Kendi arazisi üzerine yaptığı proje büyük başarı sağlayınca, tespitler yapıyor. Ciddi farklılaşma fırsatlarını görüyor. İstanbul’a gelerek, 2010 yılında Nef’i kuruyor. İnşaatta uluslararası marka haline gelmek, ürünü ve modeli ölçeklenebilir kılmak için yola çıkıyor. Nef’i tasarım ve inovasyon markası olarak konumlandırıyor. Öncelikle Türkiye’de ve diğer altı ülkenin büyük metropollerinde sektörel ihtiyaçları analiz ediyor. Uzman kişi ve kurumlarla çeşitli anketler ve araştırmalar yapıyor. Hedef kitleyi analiz ettikten sonra, tasarımı ve inovatif çözümleri odak noktasına alıyor. 

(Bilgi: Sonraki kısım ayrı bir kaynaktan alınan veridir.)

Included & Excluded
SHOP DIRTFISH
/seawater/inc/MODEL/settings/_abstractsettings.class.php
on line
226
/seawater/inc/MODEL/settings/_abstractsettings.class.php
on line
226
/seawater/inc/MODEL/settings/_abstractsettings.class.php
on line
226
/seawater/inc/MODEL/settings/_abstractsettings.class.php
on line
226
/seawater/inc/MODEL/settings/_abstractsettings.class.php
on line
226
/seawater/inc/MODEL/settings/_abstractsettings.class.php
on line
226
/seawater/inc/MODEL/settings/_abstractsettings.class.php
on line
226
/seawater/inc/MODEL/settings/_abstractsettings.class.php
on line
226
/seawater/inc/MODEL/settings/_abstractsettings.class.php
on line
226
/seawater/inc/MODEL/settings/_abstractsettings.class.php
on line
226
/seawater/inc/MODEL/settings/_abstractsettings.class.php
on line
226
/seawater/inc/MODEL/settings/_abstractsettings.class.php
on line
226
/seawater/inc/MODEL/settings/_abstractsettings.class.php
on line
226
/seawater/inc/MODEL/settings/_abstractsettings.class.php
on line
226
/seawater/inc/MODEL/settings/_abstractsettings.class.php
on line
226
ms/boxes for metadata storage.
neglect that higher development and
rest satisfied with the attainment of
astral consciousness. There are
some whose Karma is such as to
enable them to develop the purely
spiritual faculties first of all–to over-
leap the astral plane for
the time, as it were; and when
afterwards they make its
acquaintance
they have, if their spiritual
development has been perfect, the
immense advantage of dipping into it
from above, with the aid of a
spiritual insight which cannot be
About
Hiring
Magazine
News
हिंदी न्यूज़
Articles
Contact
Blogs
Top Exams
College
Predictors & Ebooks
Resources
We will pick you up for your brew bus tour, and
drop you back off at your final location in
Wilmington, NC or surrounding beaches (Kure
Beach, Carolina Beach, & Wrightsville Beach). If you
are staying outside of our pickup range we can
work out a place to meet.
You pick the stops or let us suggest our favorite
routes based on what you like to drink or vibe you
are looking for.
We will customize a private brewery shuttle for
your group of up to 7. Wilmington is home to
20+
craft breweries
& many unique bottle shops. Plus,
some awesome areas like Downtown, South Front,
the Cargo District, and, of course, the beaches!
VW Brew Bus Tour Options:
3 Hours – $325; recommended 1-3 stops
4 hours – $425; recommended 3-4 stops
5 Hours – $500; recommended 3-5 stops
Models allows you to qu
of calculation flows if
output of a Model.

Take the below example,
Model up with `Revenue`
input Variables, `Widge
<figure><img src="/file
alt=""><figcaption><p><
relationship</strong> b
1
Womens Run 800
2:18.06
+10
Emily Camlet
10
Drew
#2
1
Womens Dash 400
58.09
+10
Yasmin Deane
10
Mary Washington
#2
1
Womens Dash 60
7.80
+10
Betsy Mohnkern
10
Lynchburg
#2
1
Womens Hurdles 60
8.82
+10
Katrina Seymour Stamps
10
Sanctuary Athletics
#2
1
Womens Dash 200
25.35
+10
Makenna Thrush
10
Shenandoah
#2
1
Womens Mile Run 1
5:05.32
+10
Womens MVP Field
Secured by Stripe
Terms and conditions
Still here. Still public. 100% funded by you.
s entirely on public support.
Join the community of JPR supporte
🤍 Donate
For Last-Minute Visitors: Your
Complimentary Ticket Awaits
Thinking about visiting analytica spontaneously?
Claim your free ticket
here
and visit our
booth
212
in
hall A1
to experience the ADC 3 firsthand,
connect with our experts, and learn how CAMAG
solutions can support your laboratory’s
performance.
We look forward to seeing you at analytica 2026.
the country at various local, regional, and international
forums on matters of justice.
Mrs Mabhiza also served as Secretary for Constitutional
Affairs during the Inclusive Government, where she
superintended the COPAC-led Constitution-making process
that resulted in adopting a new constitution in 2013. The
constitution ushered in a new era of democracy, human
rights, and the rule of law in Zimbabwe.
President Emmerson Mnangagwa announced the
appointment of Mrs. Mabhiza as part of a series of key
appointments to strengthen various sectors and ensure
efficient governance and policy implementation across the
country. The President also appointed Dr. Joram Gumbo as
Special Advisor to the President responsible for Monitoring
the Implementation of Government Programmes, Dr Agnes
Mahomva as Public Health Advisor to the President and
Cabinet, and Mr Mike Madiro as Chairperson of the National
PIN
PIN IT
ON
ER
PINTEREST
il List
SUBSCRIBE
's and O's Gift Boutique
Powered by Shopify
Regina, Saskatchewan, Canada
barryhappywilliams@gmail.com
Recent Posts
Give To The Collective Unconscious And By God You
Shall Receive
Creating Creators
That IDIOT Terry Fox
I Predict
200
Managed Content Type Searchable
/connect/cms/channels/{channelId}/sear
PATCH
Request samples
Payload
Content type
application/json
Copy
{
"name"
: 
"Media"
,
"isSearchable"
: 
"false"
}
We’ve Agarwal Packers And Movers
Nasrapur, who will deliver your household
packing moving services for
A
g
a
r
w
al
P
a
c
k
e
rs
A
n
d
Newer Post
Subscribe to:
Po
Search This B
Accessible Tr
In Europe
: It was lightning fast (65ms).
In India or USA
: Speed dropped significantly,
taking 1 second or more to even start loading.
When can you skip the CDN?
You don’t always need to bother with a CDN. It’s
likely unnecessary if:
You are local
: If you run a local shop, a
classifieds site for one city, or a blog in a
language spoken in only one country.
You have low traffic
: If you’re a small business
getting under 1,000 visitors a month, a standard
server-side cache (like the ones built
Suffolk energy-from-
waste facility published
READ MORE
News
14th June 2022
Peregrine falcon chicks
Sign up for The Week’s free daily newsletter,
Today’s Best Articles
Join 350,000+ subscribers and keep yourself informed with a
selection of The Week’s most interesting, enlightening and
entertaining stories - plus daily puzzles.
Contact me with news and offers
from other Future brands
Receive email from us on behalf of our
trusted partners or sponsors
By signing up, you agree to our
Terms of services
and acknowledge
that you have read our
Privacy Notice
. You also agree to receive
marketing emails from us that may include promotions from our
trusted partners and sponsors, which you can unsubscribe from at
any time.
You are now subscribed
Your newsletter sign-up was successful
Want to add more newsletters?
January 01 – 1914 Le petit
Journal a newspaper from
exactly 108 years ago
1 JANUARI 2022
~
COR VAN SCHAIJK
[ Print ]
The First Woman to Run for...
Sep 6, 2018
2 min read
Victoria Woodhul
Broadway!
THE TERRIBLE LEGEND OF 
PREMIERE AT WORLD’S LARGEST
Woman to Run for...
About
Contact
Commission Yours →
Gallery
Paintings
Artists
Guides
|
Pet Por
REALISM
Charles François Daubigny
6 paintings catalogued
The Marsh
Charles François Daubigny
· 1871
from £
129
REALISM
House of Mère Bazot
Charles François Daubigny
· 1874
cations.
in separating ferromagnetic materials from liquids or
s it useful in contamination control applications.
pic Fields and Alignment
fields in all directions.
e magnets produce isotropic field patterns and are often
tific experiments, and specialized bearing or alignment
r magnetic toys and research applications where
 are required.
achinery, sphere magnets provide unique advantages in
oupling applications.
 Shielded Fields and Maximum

Timur’un hayallerinde toplumsal işler yapmak var. Bu konuda, “Kendime niçin dünyaya geldik diye soruyordum ve mutlaka bize Yaradan’ın verdiği bir görev var diyordum. Velhasıl bunların hepsinin başlangıcında ‘başkası odaklı olmak’ var. İlk gençlik yıllarımızda para odaklı olmak demode olmuştu. Herkes başarı odaklıydı. Halbuki ikisi de nefisle ilgili. İnsanı asıl mutlu eden şey ne para ne başarı” diyor. Bir de örnek veriyor: “Stanford’da 400 kişi üzerinde bir deney yapıyorlar. Bu kişilere hayatları boyunca bir günde harcadıkları paranın iki katını verip kendileri için harcamalarını istiyorlar. Ertesi gün yine aynı insanlara aynı miktarda para verip, bu kez parayı başkaları için harcamalarını istiyorlar. Bu deneyin sonucunda deneklerin yüzde 99’u parayı başkaları için harcadığında çok daha mutlu oluyor.”
 
NEF ÇALIŞANLARLA BÜYÜYECEK
Timur’un icra kurulu başkanı olduğu şirketin 300 çalışanı var. Farklı insan kaynakları anlayışıyla çalışan mutluluğunu yüzde 90’ın üstüne taşıyan Nef’te evden çalışma, gün içinde istenilen saat aralığında mesai, serbest kıyafet, ücretsiz tatil paketleri gibi, alışılmışın dışında pek çok uygulama var. Şirket ayrıca, çalışanların çocuklarının özel okul taksitlerini ödüyor, onları yaz okuluna gönderiyor ve tüm okul hayatı boyunca burs sağlıyor. Nef’te evlenen çalışanlara balayı paketi, ev sahibi olmak isteyene maddi destek veriliyor. Timur, tüm bu İK uygulamalarını, yapmak zorunda oldukları şeyler olarak gördüklerini söylüyor ve “Çünkü çalışanlarımızın hepsi bizim çocuklarımız ve bizim çocuklarımızla aynı imkana sahip olmalılar” diyor. Şirkette yüzde 95 hissesi olmasına rağmen (yüzde 5’i babasına ait) bugüne kadar hiç kâr almadığını açıklayan Timur, Nef’in “çalışanların şirketi” olduğunun altını çiziyor.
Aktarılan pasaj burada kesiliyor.